Available data:
────
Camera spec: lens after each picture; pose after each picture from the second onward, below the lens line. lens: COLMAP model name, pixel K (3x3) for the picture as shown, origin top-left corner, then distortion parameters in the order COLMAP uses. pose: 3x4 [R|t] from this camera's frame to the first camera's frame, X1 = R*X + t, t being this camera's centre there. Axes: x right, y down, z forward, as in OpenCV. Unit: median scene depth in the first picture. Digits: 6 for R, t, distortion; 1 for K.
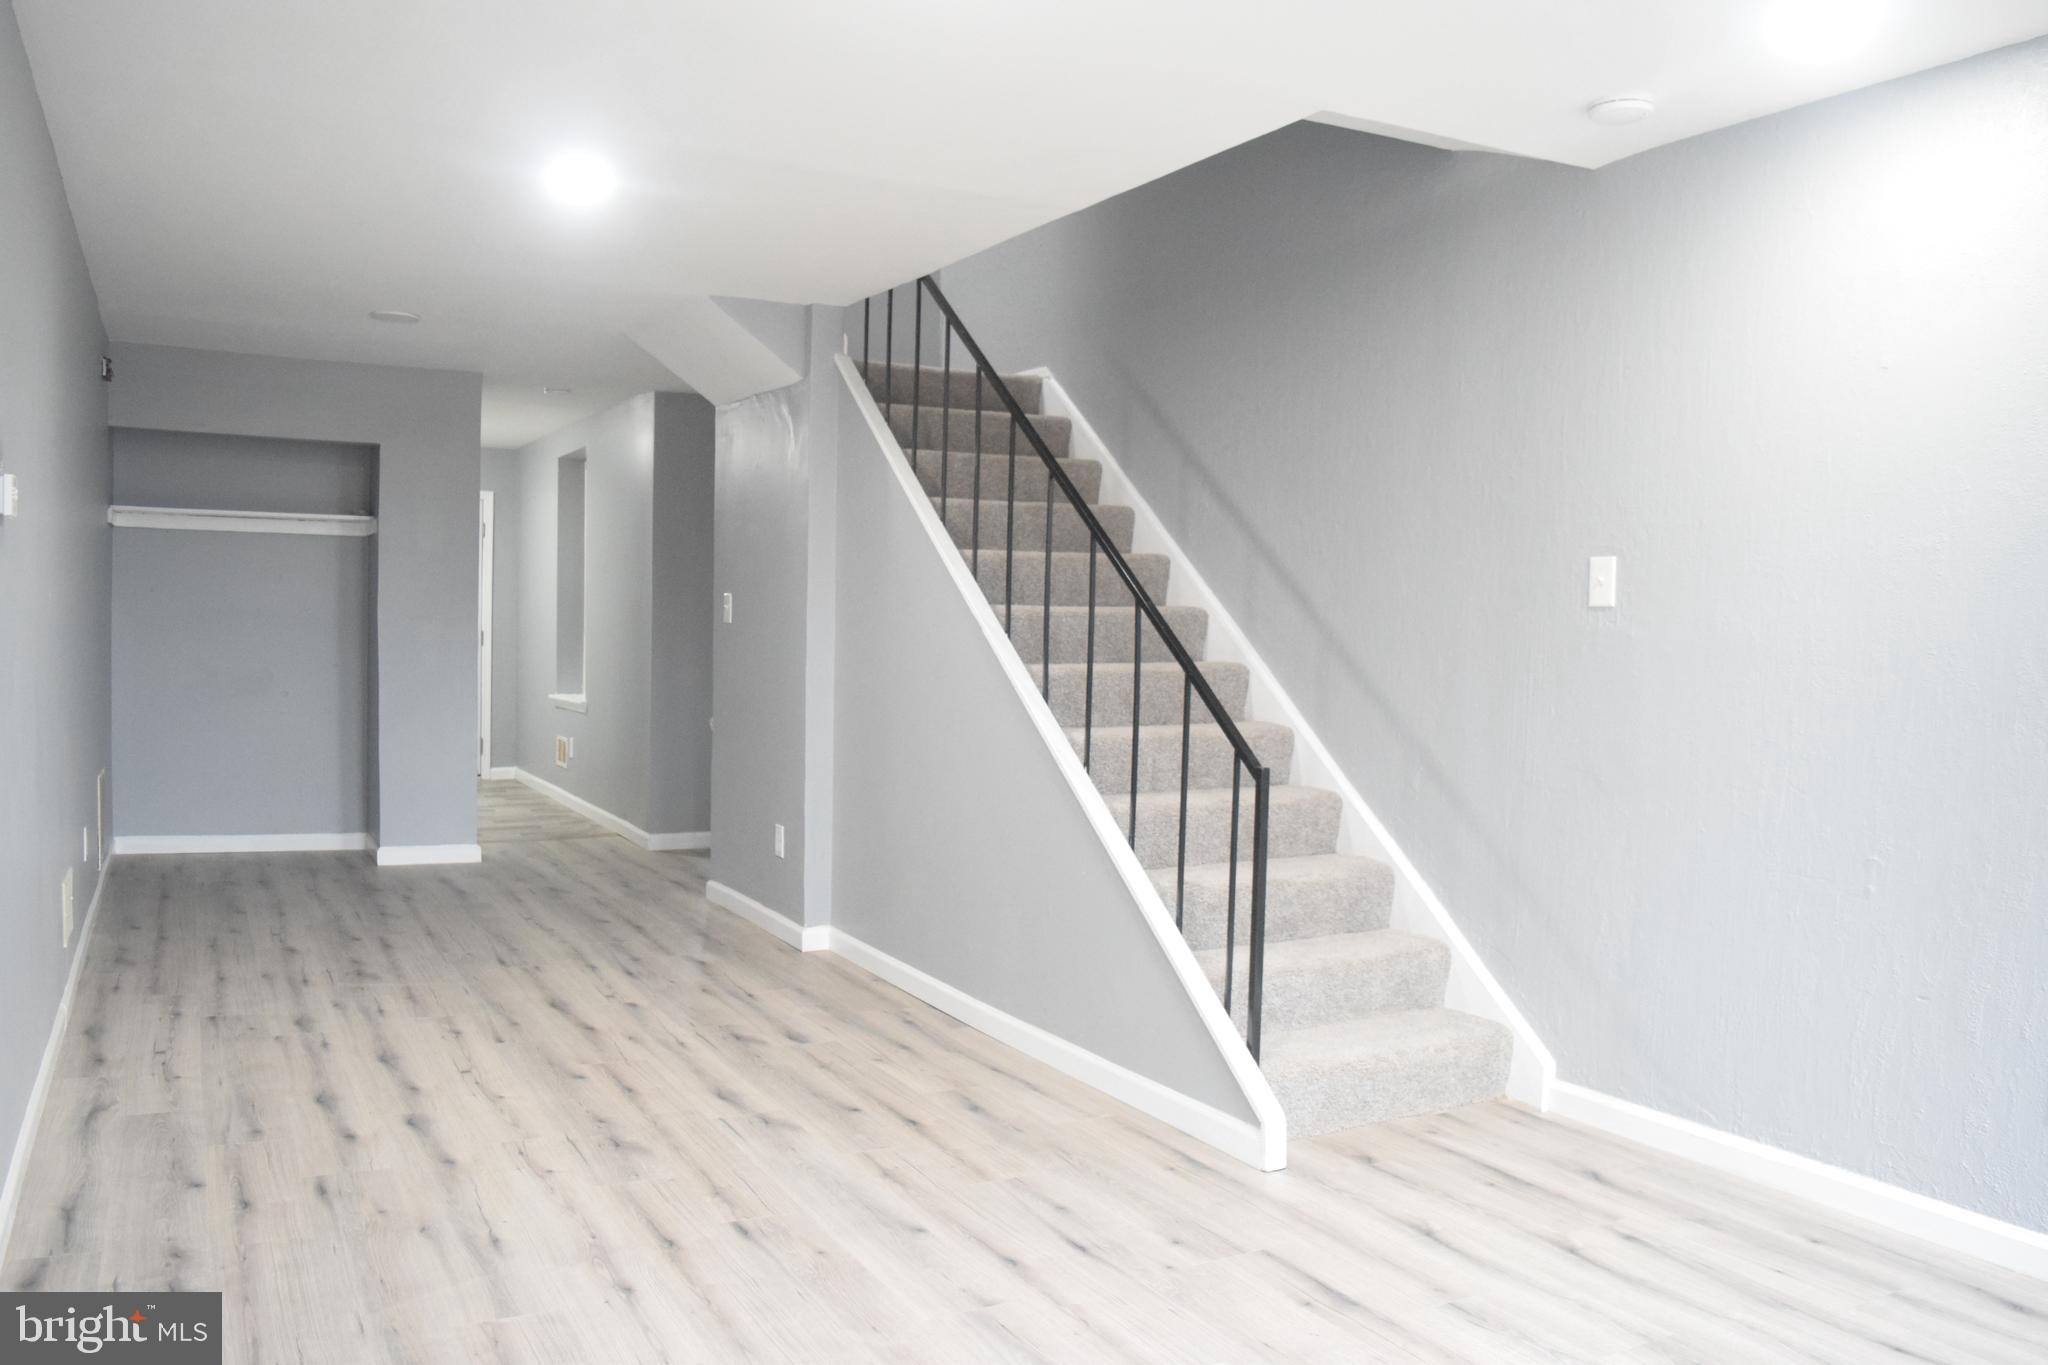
lens RADIAL K [[1602.9, 0, 1015.9], [0, 1602.9, 680.4], [0, 0, 1]] dist [-0.096005, 0.021453]
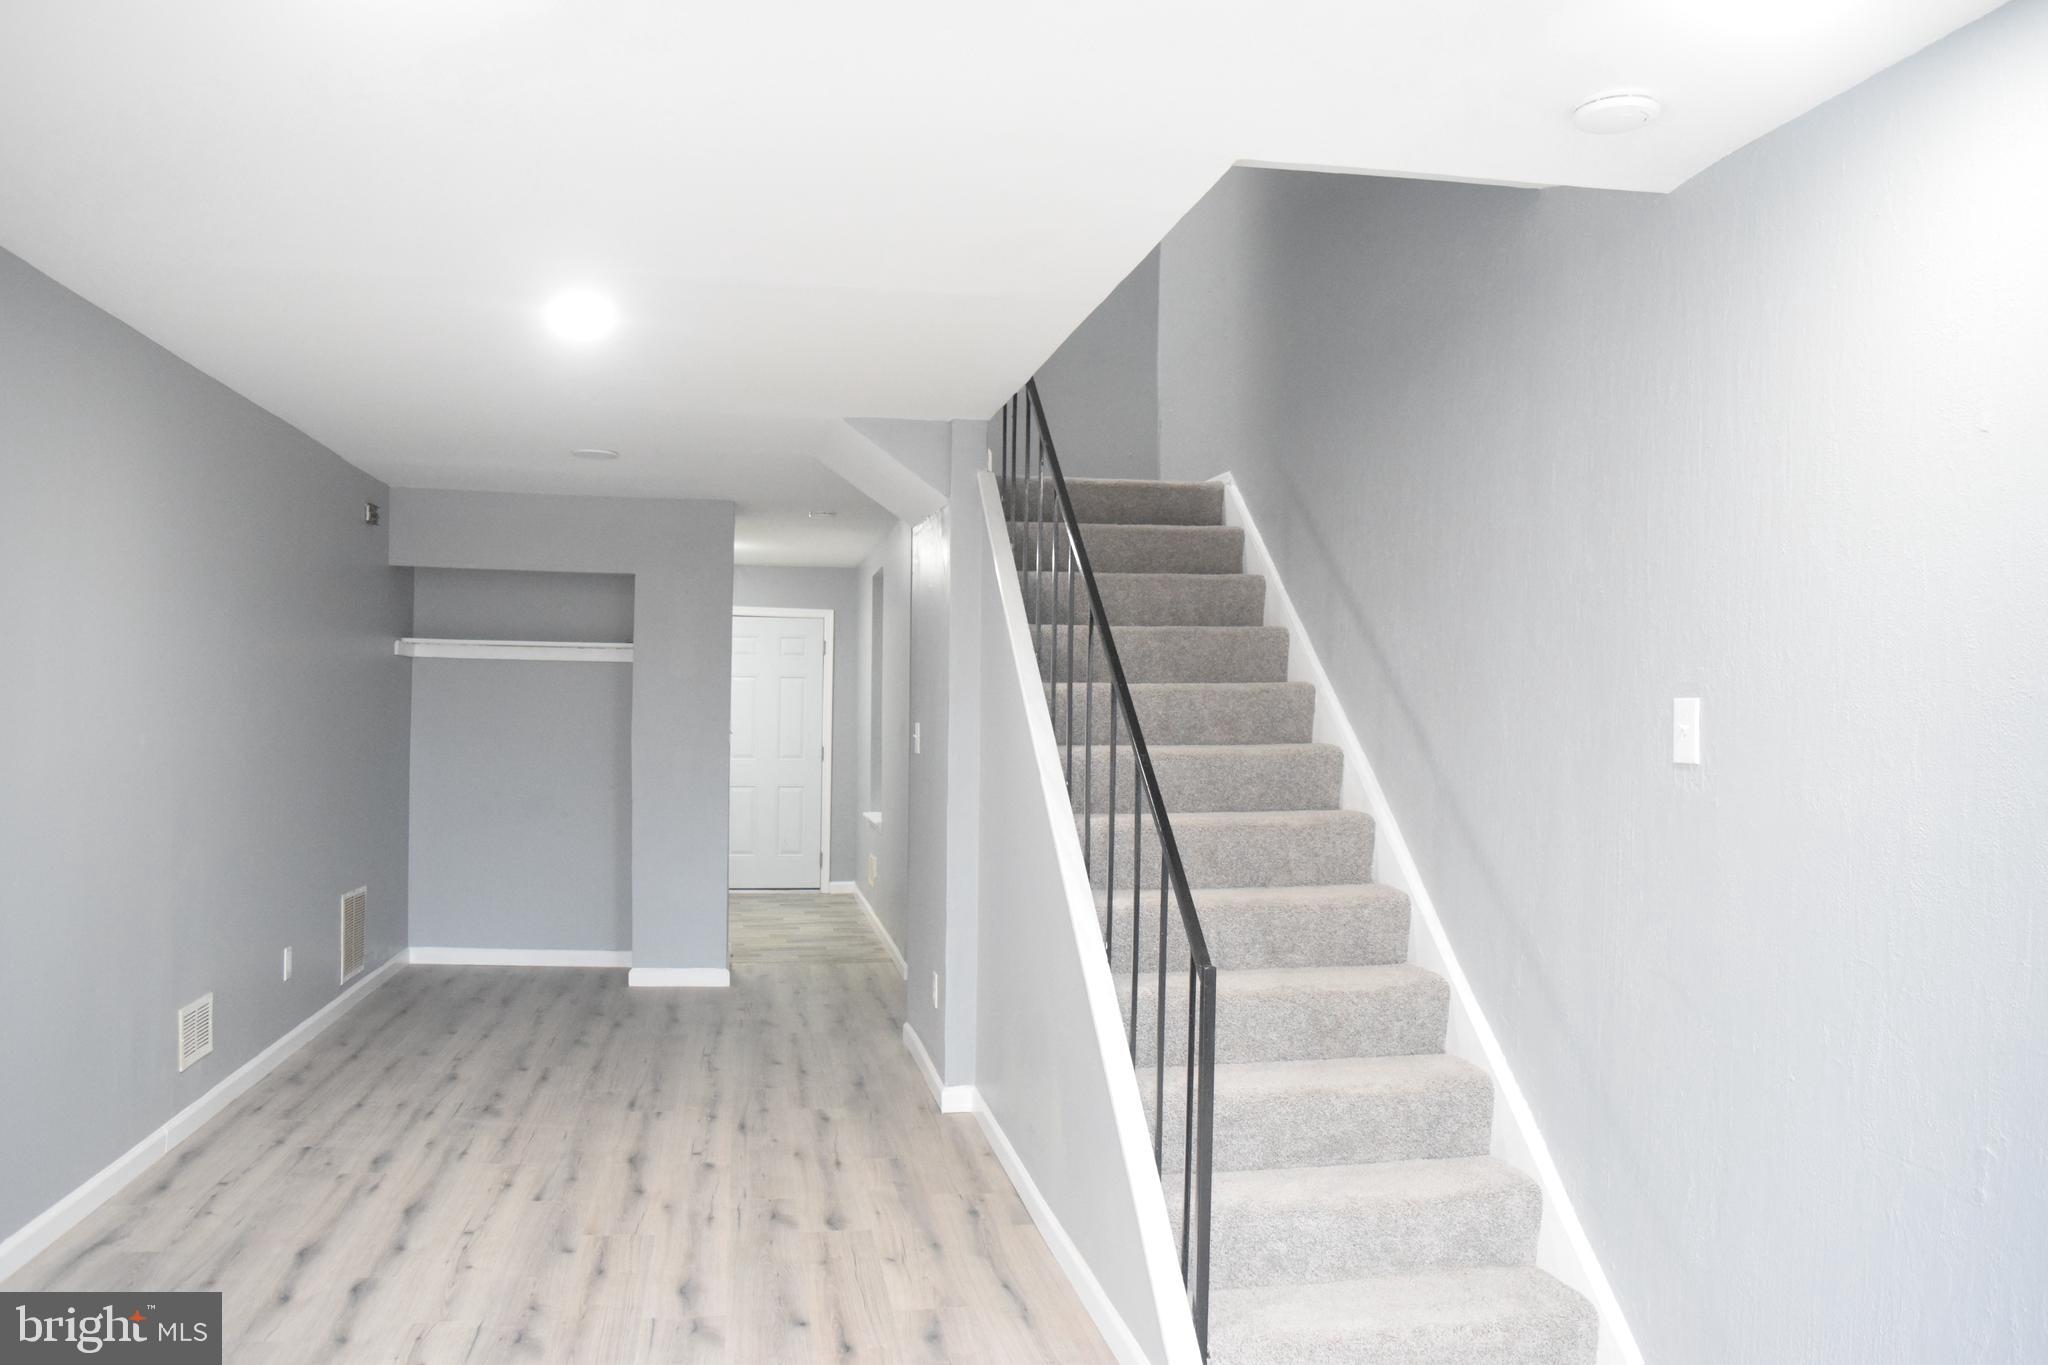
lens RADIAL K [[1602.9, 0, 1016.0], [0, 1602.9, 684.7], [0, 0, 1]] dist [-0.096005, 0.021453]
pose [[0.949328, -0.011845, -0.314063, 0.276751], [-0.006223, 0.998385, -0.056467, -0.036401], [0.314225, 0.055560, 0.947721, 0.169317]]
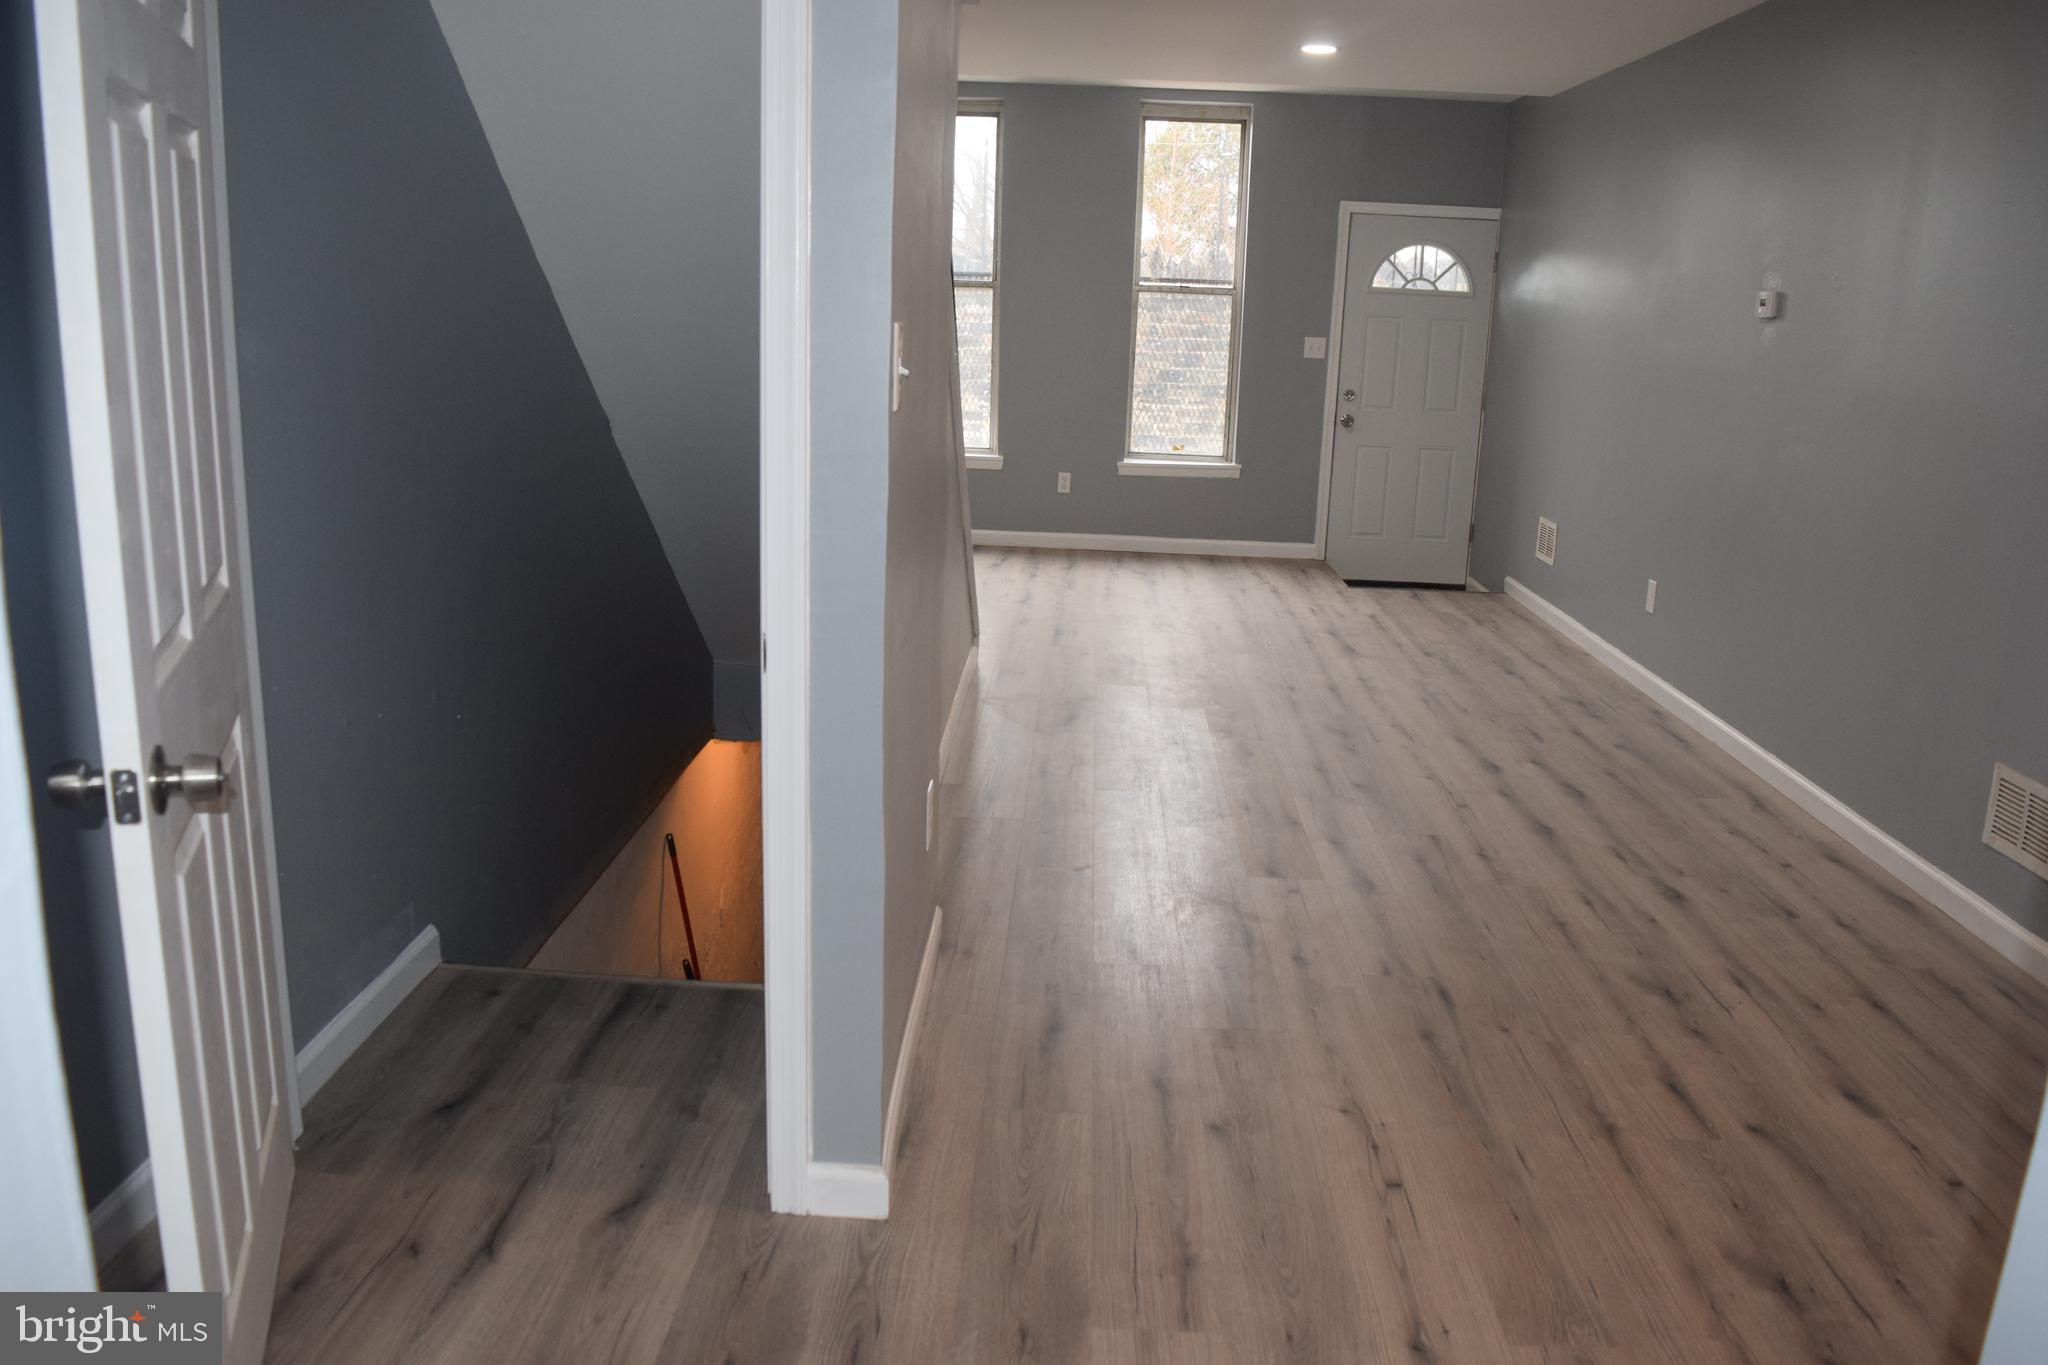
lens RADIAL K [[1602.9, 0, 1024.6], [0, 1602.9, 674.7], [0, 0, 1]] dist [-0.096005, 0.021453]
pose [[-0.861732, -0.164765, 0.479866, -0.589292], [-0.032196, 0.961653, 0.272374, -0.118263], [-0.506342, 0.219264, -0.833991, 2.006209]]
────
Task to complete:
Reproduce every line of the items above word for word, omitting the pictures.

Output for this exercise:
Camera spec: lens after each picture; pose after each picture from the second onward, below the lens line. lens: COLMAP model name, pixel K (3x3) for the picture as shown, origin top-left corner, then distortion parameters in the order COLMAP uses. pose: 3x4 [R|t] from this camera's frame to the first camera's frame, X1 = R*X + t, t being this camera's centre there. Axes: x right, y down, z forward, as in OpenCV. Unit: median scene depth in the first picture. Digits: 6 for R, t, distortion; 1 for K.
lens RADIAL K [[1602.9, 0, 1015.9], [0, 1602.9, 680.4], [0, 0, 1]] dist [-0.096005, 0.021453]
lens RADIAL K [[1602.9, 0, 1016.0], [0, 1602.9, 684.7], [0, 0, 1]] dist [-0.096005, 0.021453]
pose [[0.949328, -0.011845, -0.314063, 0.276751], [-0.006223, 0.998385, -0.056467, -0.036401], [0.314225, 0.055560, 0.947721, 0.169317]]
lens RADIAL K [[1602.9, 0, 1024.6], [0, 1602.9, 674.7], [0, 0, 1]] dist [-0.096005, 0.021453]
pose [[-0.861732, -0.164765, 0.479866, -0.589292], [-0.032196, 0.961653, 0.272374, -0.118263], [-0.506342, 0.219264, -0.833991, 2.006209]]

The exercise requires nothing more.